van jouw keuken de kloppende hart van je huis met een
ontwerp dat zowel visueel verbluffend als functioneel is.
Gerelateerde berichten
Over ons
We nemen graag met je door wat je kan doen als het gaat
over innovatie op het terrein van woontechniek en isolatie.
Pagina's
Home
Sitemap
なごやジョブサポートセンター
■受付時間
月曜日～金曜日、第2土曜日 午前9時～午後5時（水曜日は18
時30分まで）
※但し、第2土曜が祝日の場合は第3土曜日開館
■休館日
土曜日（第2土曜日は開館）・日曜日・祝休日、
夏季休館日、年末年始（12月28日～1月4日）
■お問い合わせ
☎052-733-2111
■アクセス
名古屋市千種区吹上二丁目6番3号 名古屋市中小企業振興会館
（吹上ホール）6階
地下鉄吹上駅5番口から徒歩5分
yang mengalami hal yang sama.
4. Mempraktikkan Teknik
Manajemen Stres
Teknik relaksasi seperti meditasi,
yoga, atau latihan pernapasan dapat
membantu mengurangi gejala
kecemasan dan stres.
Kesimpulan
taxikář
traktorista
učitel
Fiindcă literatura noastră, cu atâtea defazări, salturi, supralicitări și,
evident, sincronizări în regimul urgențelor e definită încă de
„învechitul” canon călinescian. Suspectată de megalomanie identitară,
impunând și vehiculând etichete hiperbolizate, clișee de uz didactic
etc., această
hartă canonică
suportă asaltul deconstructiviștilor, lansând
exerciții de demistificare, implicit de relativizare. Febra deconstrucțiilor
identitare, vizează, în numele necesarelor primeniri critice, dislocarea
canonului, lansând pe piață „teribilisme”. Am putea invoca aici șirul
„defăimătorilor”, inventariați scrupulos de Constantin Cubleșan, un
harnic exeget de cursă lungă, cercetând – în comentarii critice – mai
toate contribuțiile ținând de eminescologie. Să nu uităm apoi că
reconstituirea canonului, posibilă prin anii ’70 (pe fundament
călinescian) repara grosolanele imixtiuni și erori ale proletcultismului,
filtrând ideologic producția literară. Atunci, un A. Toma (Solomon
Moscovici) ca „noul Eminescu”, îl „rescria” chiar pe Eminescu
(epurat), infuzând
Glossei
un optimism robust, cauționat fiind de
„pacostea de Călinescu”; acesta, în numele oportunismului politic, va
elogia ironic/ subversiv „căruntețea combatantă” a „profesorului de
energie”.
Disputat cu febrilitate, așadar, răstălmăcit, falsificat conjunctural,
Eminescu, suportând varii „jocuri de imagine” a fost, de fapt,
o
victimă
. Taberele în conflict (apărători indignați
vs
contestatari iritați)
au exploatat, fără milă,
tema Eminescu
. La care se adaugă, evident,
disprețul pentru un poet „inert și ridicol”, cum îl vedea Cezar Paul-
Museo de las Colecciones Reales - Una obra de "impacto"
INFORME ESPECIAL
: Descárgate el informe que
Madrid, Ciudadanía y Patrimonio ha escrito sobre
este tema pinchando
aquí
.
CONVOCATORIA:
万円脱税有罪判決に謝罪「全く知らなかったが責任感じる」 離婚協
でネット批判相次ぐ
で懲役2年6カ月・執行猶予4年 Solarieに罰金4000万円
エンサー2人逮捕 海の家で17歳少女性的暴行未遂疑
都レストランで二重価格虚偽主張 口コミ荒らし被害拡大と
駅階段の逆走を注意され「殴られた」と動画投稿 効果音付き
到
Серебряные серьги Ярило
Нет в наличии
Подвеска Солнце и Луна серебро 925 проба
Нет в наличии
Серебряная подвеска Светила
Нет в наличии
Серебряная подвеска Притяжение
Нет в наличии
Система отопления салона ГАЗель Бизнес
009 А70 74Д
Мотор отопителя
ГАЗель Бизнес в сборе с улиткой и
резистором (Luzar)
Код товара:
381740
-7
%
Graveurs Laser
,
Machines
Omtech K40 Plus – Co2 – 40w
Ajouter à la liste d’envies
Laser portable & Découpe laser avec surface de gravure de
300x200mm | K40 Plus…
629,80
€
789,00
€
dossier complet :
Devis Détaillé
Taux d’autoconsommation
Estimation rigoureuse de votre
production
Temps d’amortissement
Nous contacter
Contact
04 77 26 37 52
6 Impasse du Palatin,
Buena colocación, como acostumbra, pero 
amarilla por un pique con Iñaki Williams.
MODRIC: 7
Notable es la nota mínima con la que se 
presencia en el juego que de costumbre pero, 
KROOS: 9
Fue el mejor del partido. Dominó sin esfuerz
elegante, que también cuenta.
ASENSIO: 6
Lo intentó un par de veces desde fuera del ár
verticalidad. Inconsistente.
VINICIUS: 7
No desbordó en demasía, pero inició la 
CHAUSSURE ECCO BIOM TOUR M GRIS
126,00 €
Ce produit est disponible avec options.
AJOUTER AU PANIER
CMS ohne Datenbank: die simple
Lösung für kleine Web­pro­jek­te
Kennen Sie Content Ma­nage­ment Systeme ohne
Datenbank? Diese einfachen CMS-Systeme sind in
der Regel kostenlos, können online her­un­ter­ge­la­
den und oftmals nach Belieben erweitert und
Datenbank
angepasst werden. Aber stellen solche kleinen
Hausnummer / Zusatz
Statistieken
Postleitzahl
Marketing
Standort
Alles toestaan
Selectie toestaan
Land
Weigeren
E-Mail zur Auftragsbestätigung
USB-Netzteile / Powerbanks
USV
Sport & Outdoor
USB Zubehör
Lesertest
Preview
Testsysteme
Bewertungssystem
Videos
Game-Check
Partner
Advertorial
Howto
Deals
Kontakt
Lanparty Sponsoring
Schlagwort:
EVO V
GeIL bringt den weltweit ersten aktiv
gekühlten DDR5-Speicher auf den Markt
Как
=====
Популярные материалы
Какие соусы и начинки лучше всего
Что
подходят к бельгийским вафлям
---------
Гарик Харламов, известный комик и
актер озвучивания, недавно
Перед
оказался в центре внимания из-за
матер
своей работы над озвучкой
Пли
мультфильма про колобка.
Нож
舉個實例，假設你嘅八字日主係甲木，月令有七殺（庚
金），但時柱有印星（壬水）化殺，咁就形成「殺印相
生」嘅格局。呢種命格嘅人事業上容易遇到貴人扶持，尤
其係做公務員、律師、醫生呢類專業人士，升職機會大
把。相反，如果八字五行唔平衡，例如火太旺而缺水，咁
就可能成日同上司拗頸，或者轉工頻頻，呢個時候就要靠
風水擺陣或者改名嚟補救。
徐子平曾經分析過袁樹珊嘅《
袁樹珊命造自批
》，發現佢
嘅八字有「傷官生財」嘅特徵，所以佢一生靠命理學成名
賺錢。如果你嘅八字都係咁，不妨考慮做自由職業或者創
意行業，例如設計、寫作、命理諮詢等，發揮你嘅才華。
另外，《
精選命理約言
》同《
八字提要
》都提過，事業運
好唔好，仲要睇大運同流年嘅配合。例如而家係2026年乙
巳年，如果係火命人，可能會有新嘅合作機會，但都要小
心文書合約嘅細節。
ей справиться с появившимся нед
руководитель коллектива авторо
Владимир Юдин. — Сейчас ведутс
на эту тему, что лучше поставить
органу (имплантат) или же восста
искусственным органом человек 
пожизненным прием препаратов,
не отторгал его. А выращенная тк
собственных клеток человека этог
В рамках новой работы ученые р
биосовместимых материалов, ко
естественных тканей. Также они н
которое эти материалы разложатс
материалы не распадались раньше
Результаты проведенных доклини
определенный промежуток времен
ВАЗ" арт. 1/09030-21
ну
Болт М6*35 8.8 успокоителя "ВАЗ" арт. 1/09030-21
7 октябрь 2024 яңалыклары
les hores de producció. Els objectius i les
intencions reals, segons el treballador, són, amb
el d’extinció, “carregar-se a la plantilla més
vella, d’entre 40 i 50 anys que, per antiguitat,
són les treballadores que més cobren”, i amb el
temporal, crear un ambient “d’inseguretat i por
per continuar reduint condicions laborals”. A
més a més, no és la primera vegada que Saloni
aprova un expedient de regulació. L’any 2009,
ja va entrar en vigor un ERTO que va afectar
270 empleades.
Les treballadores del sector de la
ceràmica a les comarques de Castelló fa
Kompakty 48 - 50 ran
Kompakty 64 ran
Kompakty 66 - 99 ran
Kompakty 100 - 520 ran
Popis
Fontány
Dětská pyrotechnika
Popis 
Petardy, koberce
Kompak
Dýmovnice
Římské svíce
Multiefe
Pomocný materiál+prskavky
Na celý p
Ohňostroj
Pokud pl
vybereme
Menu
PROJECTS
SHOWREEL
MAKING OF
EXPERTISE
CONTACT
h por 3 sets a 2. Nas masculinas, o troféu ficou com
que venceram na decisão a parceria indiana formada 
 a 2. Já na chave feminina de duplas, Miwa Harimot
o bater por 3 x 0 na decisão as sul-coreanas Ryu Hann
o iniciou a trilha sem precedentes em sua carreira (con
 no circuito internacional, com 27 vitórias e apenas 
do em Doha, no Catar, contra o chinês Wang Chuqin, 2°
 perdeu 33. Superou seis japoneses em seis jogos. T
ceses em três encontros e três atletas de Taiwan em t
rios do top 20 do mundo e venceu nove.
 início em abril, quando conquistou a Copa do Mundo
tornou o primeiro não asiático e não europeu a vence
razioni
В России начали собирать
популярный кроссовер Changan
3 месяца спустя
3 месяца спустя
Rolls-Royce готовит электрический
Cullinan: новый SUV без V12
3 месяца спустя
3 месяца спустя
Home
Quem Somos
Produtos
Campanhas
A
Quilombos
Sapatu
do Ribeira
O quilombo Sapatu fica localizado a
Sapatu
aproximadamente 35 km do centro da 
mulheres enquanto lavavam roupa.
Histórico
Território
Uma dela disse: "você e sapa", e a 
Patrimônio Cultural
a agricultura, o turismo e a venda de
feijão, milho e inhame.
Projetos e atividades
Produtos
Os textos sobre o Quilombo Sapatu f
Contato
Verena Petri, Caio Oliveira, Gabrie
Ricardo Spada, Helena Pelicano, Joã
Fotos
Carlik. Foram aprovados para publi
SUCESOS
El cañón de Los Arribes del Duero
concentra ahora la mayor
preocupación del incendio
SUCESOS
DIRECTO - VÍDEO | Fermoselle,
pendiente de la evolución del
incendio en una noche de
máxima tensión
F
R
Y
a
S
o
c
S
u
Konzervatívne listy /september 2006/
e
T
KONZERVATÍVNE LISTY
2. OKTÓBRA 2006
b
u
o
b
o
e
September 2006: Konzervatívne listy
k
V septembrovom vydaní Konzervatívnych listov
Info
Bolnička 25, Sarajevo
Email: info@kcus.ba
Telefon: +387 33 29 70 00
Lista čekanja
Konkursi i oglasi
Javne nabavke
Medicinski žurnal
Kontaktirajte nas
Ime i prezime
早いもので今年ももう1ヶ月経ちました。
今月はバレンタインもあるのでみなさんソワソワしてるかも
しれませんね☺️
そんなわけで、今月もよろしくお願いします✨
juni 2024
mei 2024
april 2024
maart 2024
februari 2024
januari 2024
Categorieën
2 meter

***

• What to produce: For the listing above, print only the lines starting at the line containing "Владимир Юдин. — Сейчас ведутс" and ending at the line containing "que venceram na", exactly, both included.

• Reply to the exercise:
Владимир Юдин. — Сейчас ведутс
на эту тему, что лучше поставить
органу (имплантат) или же восста
искусственным органом человек 
пожизненным прием препаратов,
не отторгал его. А выращенная тк
собственных клеток человека этог
В рамках новой работы ученые р
биосовместимых материалов, ко
естественных тканей. Также они н
которое эти материалы разложатс
материалы не распадались раньше
Результаты проведенных доклини
определенный промежуток времен
ВАЗ" арт. 1/09030-21
ну
Болт М6*35 8.8 успокоителя "ВАЗ" арт. 1/09030-21
7 октябрь 2024 яңалыклары
les hores de producció. Els objectius i les
intencions reals, segons el treballador, són, amb
el d’extinció, “carregar-se a la plantilla més
vella, d’entre 40 i 50 anys que, per antiguitat,
són les treballadores que més cobren”, i amb el
temporal, crear un ambient “d’inseguretat i por
per continuar reduint condicions laborals”. A
més a més, no és la primera vegada que Saloni
aprova un expedient de regulació. L’any 2009,
ja va entrar en vigor un ERTO que va afectar
270 empleades.
Les treballadores del sector de la
ceràmica a les comarques de Castelló fa
Kompakty 48 - 50 ran
Kompakty 64 ran
Kompakty 66 - 99 ran
Kompakty 100 - 520 ran
Popis
Fontány
Dětská pyrotechnika
Popis 
Petardy, koberce
Kompak
Dýmovnice
Římské svíce
Multiefe
Pomocný materiál+prskavky
Na celý p
Ohňostroj
Pokud pl
vybereme
Menu
PROJECTS
SHOWREEL
MAKING OF
EXPERTISE
CONTACT
h por 3 sets a 2. Nas masculinas, o troféu ficou com
que venceram na decisão a parceria indiana formada 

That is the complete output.